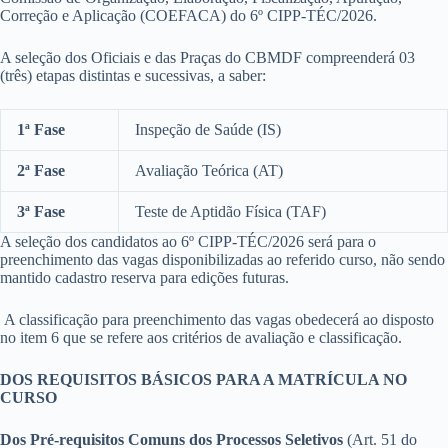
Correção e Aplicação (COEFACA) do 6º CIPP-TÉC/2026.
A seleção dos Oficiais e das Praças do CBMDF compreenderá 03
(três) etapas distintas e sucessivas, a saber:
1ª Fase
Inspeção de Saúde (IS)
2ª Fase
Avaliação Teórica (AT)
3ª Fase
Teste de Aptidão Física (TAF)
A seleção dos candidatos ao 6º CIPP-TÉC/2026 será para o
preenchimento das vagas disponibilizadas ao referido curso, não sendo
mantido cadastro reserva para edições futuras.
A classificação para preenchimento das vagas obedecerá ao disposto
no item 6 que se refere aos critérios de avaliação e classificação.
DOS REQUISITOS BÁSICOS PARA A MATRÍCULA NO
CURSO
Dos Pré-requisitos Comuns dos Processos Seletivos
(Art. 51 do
**********
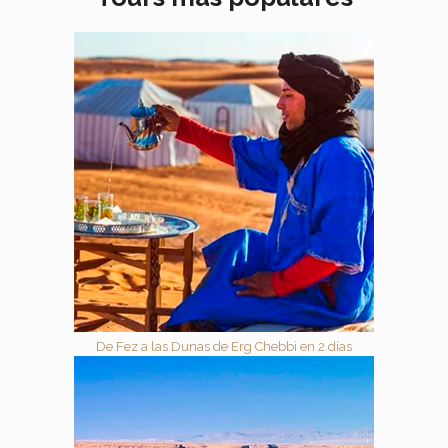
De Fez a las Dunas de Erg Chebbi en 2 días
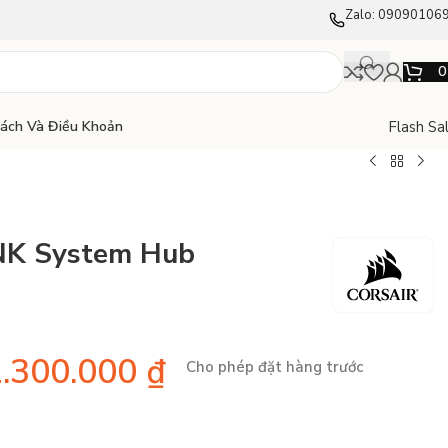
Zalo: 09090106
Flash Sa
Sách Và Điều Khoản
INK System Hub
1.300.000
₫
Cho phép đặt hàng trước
**********
» **Aim of the task**
Write out again the part of the entries that opens with the line containing "De Fez a las Dunas de Erg Chebbi en 2 días" and closes with the line containing "Cho phép đặt hàng trước", keeping every line unchanged. Leave the pictures out.

» **Response for this exercise**
De Fez a las Dunas de Erg Chebbi en 2 días
Zalo: 09090106
Flash Sa
Sách Và Điều Khoản
INK System Hub
1.300.000
₫
Cho phép đặt hàng trước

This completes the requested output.